Les paons s'étaient arrêtés. Grossis de nouveaux troupeaux, ils emplissaient, maintenant, l'allée circulaire et l'ouverture fleurie qu'ils n'osaient pas franchir… Nous entendions, derrière nous, leurs rumeurs, et leur sourd piétinement de foule. C'était, en effet, comme une foule accourue au seuil d'un temple, une foule serrée, pressée, impatiente, étouffée, respectueuse et qui, cous tendus, yeux ronds, hagarde et bavarde, regarde s'accomplir un mystère qu'elle ne comprend pas.

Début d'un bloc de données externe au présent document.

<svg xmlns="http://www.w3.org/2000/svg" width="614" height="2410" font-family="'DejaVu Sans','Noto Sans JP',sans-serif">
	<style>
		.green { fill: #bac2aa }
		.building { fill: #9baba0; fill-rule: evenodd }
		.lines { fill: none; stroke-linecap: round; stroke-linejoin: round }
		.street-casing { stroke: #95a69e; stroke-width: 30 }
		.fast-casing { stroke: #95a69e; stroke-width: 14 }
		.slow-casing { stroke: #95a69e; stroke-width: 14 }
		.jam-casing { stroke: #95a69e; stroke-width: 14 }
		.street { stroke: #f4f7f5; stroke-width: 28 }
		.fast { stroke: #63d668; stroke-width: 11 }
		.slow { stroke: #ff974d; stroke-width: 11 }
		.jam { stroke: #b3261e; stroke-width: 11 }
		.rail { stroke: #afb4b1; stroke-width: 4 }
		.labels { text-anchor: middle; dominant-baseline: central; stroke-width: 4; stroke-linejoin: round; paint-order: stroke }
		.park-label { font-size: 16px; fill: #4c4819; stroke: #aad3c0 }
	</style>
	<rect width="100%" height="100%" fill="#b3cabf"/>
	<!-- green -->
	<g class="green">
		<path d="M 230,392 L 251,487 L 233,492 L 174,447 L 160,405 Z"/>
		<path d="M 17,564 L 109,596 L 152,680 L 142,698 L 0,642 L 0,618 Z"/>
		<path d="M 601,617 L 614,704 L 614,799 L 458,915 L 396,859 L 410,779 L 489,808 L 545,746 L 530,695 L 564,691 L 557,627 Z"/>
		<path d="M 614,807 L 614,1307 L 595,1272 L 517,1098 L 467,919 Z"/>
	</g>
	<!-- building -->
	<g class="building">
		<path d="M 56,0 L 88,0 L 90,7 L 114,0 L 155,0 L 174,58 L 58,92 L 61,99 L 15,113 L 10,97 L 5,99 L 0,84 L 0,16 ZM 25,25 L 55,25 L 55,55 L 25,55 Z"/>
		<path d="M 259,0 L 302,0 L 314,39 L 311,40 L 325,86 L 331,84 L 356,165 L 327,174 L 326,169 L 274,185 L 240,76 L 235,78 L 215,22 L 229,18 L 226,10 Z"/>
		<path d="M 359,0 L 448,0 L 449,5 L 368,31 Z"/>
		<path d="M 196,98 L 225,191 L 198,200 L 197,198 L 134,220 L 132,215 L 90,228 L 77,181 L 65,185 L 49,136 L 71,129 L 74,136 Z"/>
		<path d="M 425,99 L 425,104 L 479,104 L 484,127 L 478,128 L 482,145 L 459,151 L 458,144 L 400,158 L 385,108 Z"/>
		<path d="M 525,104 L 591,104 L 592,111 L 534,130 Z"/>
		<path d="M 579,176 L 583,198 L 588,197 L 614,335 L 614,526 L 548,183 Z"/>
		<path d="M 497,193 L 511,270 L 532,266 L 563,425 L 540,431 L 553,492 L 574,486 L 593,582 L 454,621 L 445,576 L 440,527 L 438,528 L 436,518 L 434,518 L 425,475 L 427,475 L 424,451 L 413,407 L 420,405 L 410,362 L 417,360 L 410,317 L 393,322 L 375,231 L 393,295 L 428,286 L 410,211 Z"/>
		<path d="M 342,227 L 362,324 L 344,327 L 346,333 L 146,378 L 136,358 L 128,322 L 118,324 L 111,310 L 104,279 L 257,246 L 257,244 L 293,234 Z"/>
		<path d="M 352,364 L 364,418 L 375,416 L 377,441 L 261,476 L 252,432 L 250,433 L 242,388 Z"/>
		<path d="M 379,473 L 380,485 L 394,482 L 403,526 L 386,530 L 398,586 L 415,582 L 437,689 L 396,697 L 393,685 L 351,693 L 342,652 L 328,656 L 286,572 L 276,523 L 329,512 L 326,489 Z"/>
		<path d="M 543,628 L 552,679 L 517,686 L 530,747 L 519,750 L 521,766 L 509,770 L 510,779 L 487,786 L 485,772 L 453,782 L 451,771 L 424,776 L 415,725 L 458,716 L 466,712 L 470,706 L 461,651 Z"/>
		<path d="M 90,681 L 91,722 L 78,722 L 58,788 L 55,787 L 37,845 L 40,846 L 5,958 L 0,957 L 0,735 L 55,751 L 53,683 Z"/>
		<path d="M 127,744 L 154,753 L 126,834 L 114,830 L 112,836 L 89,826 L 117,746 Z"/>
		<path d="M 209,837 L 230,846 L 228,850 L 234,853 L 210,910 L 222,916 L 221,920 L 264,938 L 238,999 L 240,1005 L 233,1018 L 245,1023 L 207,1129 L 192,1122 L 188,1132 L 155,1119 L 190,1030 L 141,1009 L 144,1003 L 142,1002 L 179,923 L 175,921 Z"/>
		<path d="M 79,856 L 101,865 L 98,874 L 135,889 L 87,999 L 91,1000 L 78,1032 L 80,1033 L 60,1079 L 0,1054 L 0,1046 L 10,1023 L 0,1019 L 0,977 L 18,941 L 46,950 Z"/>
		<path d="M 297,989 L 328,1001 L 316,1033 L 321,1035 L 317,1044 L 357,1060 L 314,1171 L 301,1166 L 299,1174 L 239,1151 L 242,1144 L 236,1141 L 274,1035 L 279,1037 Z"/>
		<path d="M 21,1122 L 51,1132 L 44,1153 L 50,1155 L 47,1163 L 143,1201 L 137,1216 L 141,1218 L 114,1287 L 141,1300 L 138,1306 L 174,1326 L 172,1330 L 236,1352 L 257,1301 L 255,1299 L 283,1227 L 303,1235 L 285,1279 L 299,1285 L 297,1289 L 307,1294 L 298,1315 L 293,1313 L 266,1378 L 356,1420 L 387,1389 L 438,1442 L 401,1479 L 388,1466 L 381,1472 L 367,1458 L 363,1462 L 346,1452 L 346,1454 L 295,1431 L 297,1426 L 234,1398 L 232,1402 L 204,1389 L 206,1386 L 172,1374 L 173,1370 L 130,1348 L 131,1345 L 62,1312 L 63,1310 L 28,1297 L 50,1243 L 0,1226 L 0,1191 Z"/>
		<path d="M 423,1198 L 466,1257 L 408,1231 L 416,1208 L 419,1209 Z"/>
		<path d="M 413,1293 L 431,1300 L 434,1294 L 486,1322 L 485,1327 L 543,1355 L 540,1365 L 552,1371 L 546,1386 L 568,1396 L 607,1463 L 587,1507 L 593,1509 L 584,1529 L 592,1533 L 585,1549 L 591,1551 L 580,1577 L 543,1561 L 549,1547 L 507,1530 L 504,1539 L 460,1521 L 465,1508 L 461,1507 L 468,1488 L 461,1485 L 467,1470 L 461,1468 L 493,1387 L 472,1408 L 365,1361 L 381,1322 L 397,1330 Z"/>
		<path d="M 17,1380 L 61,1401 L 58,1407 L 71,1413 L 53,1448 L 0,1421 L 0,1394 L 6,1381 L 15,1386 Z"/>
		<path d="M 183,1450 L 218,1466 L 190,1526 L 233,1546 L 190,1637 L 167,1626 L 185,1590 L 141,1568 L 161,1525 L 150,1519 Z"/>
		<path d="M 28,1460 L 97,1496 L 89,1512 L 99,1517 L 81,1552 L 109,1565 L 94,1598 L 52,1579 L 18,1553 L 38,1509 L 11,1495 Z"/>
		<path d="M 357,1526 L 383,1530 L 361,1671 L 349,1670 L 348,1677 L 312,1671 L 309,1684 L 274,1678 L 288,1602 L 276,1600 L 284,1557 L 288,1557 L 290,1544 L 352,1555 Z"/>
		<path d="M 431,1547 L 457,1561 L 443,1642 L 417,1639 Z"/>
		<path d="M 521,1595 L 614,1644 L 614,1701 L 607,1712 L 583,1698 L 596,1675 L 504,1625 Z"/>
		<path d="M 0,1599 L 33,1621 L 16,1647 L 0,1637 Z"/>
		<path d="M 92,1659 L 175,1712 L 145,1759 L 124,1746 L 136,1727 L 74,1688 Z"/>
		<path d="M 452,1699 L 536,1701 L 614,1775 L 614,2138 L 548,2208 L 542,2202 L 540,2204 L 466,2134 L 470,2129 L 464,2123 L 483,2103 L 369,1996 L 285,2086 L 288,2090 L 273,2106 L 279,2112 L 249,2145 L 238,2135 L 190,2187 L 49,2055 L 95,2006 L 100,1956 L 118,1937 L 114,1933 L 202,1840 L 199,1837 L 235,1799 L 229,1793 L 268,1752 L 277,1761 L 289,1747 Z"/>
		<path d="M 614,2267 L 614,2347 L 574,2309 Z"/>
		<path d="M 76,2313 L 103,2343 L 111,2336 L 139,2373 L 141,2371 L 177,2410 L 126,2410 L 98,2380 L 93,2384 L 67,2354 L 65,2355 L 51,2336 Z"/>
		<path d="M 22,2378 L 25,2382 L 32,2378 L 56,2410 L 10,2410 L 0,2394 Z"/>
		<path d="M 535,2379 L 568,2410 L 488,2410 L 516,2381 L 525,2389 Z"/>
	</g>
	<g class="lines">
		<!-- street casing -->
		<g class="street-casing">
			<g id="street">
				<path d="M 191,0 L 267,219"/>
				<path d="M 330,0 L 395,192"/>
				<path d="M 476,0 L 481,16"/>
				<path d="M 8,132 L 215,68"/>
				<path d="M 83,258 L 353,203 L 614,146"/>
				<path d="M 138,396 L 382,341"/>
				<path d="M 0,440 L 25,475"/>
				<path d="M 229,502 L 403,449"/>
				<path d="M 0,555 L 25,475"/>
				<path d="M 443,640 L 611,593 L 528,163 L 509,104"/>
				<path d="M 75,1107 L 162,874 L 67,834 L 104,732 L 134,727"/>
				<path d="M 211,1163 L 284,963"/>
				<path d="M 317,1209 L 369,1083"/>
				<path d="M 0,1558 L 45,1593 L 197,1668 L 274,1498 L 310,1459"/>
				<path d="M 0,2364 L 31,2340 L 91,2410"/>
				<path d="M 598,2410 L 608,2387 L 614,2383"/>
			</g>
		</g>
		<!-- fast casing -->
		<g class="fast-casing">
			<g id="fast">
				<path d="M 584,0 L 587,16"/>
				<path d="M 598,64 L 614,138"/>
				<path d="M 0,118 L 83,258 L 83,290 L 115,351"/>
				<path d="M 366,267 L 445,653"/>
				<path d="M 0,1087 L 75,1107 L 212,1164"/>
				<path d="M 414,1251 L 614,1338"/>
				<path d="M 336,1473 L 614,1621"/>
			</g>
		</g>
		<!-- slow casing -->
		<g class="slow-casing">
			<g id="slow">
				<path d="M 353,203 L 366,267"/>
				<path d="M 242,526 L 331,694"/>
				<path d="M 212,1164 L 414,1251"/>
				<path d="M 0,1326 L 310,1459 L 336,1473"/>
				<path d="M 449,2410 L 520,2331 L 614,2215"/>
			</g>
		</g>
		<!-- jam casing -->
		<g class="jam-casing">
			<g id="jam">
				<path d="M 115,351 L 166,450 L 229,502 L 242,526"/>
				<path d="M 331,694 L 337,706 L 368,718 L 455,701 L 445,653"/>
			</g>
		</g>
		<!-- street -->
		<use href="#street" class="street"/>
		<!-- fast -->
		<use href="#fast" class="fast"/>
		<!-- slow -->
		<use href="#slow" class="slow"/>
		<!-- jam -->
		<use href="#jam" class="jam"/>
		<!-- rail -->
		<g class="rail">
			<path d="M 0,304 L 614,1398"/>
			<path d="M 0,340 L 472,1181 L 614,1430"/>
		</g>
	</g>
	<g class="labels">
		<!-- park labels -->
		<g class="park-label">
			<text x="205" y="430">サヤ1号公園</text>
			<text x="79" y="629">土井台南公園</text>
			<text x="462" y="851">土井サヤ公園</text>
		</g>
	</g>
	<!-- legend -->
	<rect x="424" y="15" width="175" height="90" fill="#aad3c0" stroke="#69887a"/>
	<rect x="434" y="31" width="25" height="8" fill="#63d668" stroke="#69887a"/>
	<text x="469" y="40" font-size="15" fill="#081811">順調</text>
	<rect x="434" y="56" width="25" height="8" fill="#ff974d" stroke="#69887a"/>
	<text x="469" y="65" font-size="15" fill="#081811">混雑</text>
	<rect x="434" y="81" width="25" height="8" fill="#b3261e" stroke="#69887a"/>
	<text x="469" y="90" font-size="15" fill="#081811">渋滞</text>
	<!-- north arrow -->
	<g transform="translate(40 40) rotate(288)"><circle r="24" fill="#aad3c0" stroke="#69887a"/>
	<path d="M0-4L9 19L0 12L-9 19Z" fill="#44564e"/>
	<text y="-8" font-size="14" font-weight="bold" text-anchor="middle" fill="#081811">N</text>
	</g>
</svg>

Nous nous approchâmes encore.

—Vois, mon chéri, me dit Clara, comme tout cela est curieux et unique… et quelle magnificence!… En quel autre pays, trouver un pareil spectacle?… Une salle de torture parée comme pour un bal… et cette foule éblouissante des paons, servant d'assistance, de figuration, de populaire, de décor à la fête!… Dirait-on pas que nous sommes transportés, hors la vie, parmi les imaginations et les poésies de très anciennes légendes?… Est-ce que, vraiment, tu n'es pas émerveillé?… Moi, il me semble que je vis ici, toujours, dans un rêve!…

Des faisans, aux plumages éclatants, aux longues queues orfévrées, volaient, se croisaient au-dessus de nous. Plusieurs osèrent se percher, de place en place, sur le sommet des tiges en fleurs.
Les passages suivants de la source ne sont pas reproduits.